Brexit and the triumph of Monty Python politics by Andrew Kierig

It was a decision based on misinformation, vague promises and xenophobia; a decision based on fear of a morphing culture, nostalgia for a sepia-tinged past and a story that Britain is being overrun by greedy, dangerous, foreign layabouts feeding off socialized services while giving nothing back and forcing their religion upon our children.

There were certainly other issues that played into the vote (EU regulations on products, financial outgoings, lack of control over decisions that affect the country), but let’s none of us pretend that this vote wasn’t in large part motivated by a fear of brown people (immigrant or refugee) changing what it means to be British. Seventeen and a-half million voters decided that rather than collaborate, negotiate or compromise on challenging immigration issues, the best choice was to throw a hissy fit, stamp our feet and leave.

Brexit outcome mirrors Trump’s rise

I’m not going to claim that the influx of refugees and immigrants hasn’t put a strain on social services, health care and jobs. I also won’t pretend that it isn’t unsettling to hear that Sharia law is being practiced in small pockets of Britain. And I certainly won’t pretend that I personally don’t have some conflicts about British culture changing over time. But, just because I’m nostalgic for my heady teenage years during the 1990s doesn’t mean that’s how it should always be.

Nostalgia is dangerous and powerful because it blurs the edges of reality and erases less palatable truths. Things have to change in order for us to improve and progress as a nation. Technology today means we are global citizens, not localized ones. I think that younger generations have a greater sense of this because we grew up in a time of increased tolerance of others, greater access to international culture, and the internet. It seems we approach life more globally, respectfully and with collaboration in mind more than older generations do.

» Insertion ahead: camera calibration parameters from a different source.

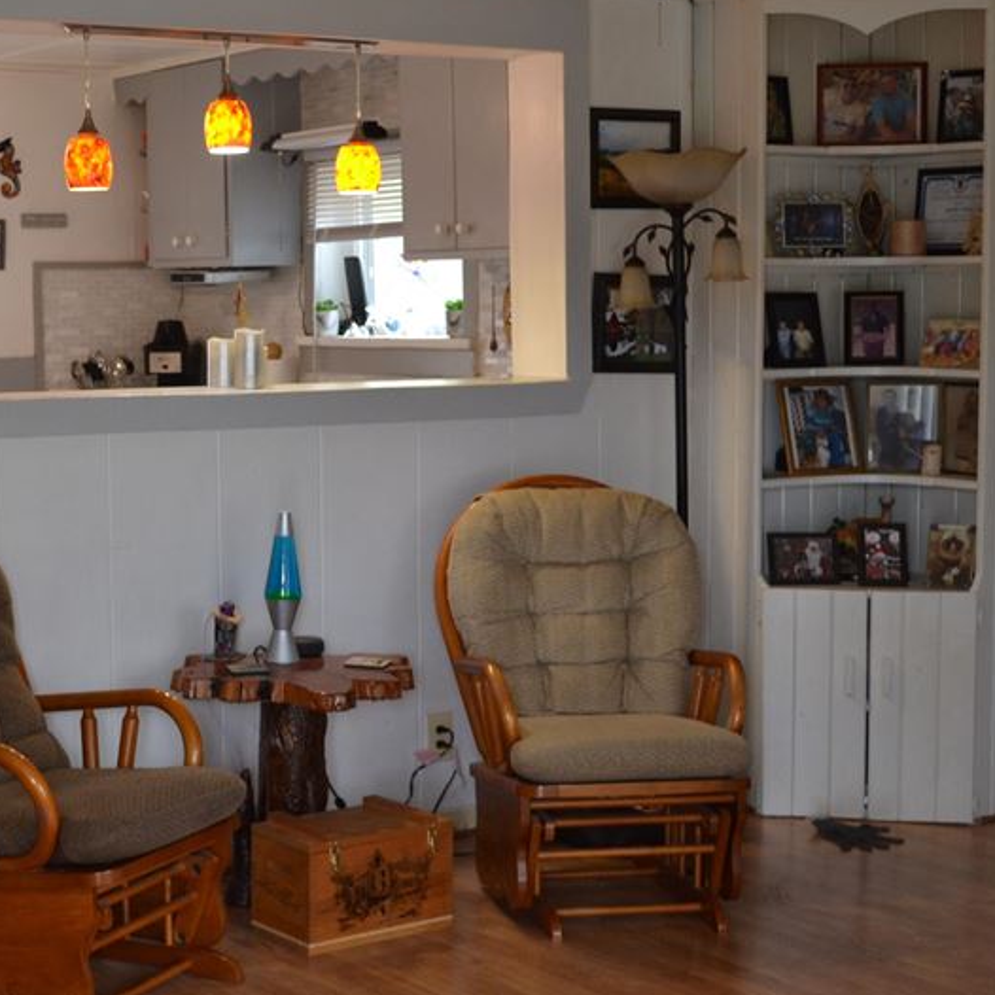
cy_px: 483
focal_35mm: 62
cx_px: 231
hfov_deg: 27.3
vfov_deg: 27.7
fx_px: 2016
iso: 400
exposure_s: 1/60
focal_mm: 20
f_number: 3.8
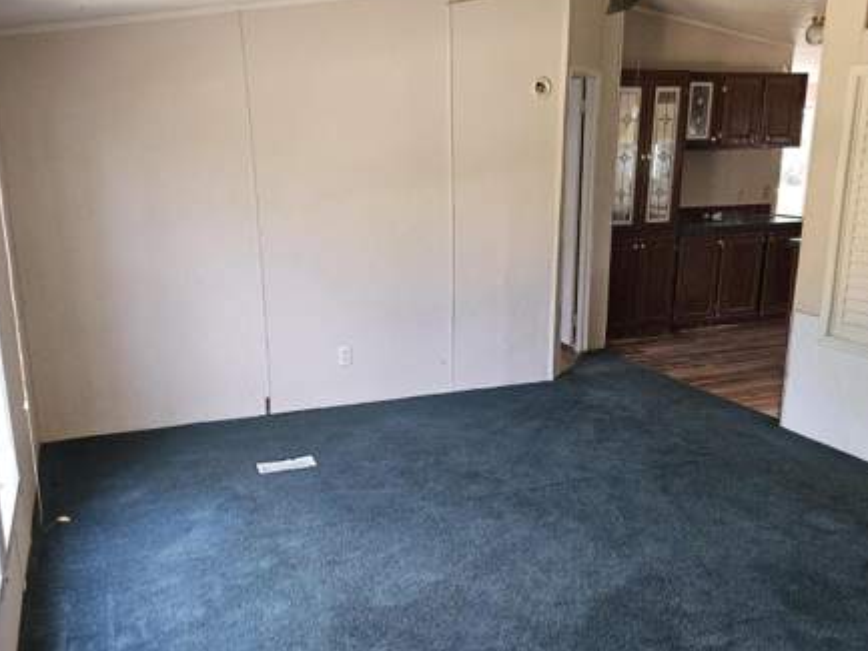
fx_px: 853
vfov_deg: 41.7
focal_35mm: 34
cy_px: 365
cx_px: 417
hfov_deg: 53.9
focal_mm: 5.4
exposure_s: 1/60
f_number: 1.8
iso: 100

Frighteningly, this mirrors the rise of Trump in the United States. Trump is also running on a platform of fear, nostalgia and xenophobia. He has gone from the “This is hilarious!” candidate to the “This won’t last much longer, right?” candidate to the “Who the hell let it get this far?” candidate.

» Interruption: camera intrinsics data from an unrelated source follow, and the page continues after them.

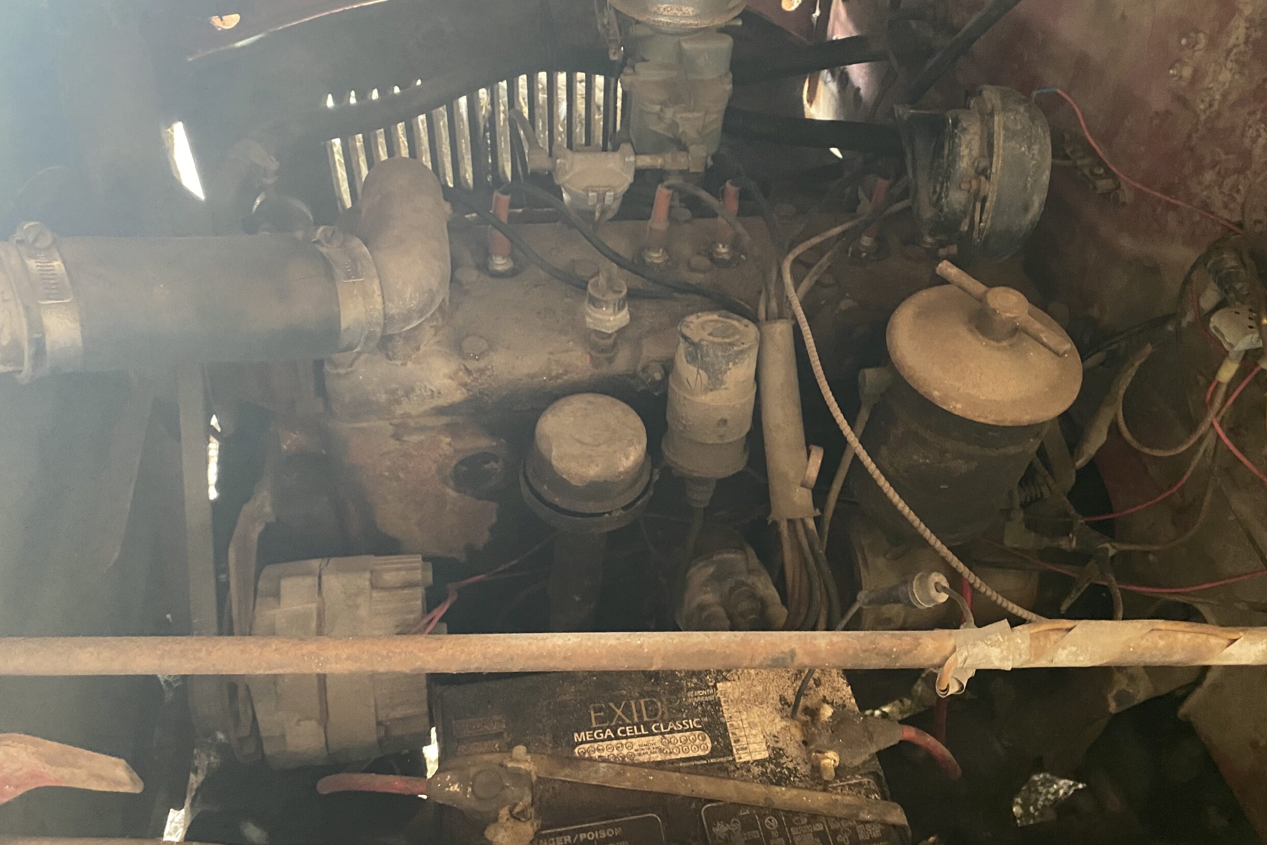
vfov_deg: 46.4
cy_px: 416
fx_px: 985
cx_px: 635
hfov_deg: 65.5
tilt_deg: -45.0
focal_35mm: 28
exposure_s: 1/30
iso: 800
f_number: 1.8
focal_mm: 4.25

Thankfully, it looks fairly certain we will dodge the Trump bullet, but the fact he got this far is genuinely worrisome because of what it says about the current American climate. It boggles my mind that there’s enough people who agree with him that he became the probable Republican presidential nominee. And it boggles my mind that more than half of the voters in the U.K. really thought we would be better going it alone than with a union of compatriots we could work with.

‘The wrong side of history’

I lived in Oklahoma for five years before moving to Massachusetts and then Texas. I’ve had to defend people’s stereotypical assumptions about Oklahoma more times than I care to count, and I champion Oklahoma City and Tulsa — and the people of Oklahoma in general — to anyone who will listen. But, I’m also pretty embarrassed by the newsmakers of Oklahoma and the steady stream of mortifying headlines that the state’s leaders provide to national news media.

At the moment, I feel the same way about Britain.

For the first time since leaving England in 2003, I’m not feeling that Britain is a social model to aspire to. The Leave contingent of leaders is now backtracking, has no plan whatsoever for what happens next, and my fear is that Britain is left on the wrong side of history. Britain is like the toddler who has thrown his tantrum, then calmed down and is now waiting for someone to put their arms around him and tell him everything is okay.

But no one is going to do that this time. The temper tantrum is over, the point has been made and Britain stands alone.